AND: Make sure to mark the date on every document with a highlighter of always the same color so you can easily spot the dates when inserting.

TL;DR: Most documents will go to a single or two sorted-by-date places, just like your email inbox. This makes adding things fast.


Thanks for sharing your approach: I do like the fact you are optimizing for "putting away things".

The amount of documentation you have (and have to go back to) is probably on an entirely different scale to what I am personally dealing with: this would never work for me, since just a date would make finding stuff almost impossible.


Thanks for the appreciation :)

I put a lot of thought into this system so it's nice to know someone at least took notice of it!

Your problem of larger scale may or may not be alleviated by the details I left out for simplicity and because I assumed a typical reader may have a low scale:

- In practice my "ToDo" and "Constantly needed" folders do have registers such as "health care" etc. as those are the ones where I usually have to search for things. The date sorting there is inside the registers. For "ToDo" I also color-code the registers by priority and sort them by priority.

[Source records]
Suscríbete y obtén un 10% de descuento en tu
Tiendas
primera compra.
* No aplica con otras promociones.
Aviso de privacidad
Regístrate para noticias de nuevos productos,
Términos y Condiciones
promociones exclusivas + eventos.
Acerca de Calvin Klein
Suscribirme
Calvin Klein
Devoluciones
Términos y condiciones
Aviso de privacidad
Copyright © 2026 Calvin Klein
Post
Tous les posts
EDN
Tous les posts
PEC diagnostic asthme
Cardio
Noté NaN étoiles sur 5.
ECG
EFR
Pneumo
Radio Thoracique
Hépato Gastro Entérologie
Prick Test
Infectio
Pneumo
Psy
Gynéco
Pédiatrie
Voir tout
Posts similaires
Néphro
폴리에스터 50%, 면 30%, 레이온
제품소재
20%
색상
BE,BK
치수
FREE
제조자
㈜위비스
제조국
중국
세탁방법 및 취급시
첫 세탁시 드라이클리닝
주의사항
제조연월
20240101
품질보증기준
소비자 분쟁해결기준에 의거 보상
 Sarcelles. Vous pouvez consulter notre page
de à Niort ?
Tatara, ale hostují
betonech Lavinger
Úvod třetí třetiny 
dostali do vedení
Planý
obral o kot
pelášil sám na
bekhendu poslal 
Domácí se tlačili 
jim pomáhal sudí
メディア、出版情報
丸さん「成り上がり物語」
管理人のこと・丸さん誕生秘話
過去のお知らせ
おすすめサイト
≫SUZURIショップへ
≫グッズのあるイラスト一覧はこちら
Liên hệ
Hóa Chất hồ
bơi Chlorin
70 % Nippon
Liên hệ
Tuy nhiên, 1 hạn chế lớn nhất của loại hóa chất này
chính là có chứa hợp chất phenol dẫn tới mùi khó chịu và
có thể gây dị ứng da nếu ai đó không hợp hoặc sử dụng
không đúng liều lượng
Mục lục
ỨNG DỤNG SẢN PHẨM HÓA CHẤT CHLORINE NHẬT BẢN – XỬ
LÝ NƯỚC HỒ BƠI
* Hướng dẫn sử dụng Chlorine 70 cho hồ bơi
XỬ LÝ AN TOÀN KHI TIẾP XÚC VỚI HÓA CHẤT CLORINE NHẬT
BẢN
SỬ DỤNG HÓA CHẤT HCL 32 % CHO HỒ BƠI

◆ **Tasks**:
A. List each line of the records that contains the string "không".
B. Write what comes next in the forum discussion about filing paper documents by date, picking up after its last sentence.
The text and the records are unrelated to each other.

◆ **Responses by task**:
A.
có thể gây dị ứng da nếu ai đó không hợp hoặc sử dụng
không đúng liều lượng

B.
- The "Done" folders have a register for each year. For very high scale you might add registers for month. The folders are also labeled on the outside with their years. To make it easy to access things which you might have to go back to, you could add "look here!" registers which do not affect the date-sorting, i.e. like bookmarks.


Maybe it's not just the scale, but how much I can remember of when something happened: monthly registers would require me to search a number of them for a bunch of reasons as I might not be sure exactly when something happened, making it impractical.


  > How do you organise your paper documents?
I just throw them in a box, without even opening them. On the off chance that I ever need one, I go to the box and fish out all the envelopes from that bank, and look for ones from the likely date range.

That is, I optimize for quick storage at the expense of slow retrieval. But even the slow retrieval isn't bad.


I hope you never die so your heirs don't have to deal with this ;)


It's my way of staving off assassination attempts among my heirs.


I bought a duplex scanner and haven't looked back. Everything gets shredded unless it is required (contracts, official documents).


This is also perfect for keeping a digital copy of everything in the pursuit of the dream of being a digital nomad we all secretly harbor.


What are you going to do with a bank statement from a few months ago anyway? You will never look at it.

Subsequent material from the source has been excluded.